Input data: Begin
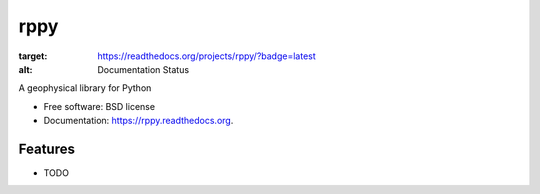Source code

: ===============================
rppy
===============================

.. image:: https://img.shields.io/travis/shear/rppy.svg
        :target: https://travis-ci.org/shear/rppy

.. image:: https://img.shields.io/pypi/v/rppy.svg
        :target: https://pypi.python.org/pypi/rppy

.. image:: https://readthedocs.org/projects/rppy/badge/?version=latest
:target: https://readthedocs.org/projects/rppy/?badge=latest
:alt: Documentation Status


A geophysical library for Python

* Free software: BSD license
* Documentation: https://rppy.readthedocs.org.

Features
--------

* TODO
Input data: End
- _What you need to do_
Could you report how many lines of the entries include the word "https"? Only the number is needed.

- _Exercise solution_
7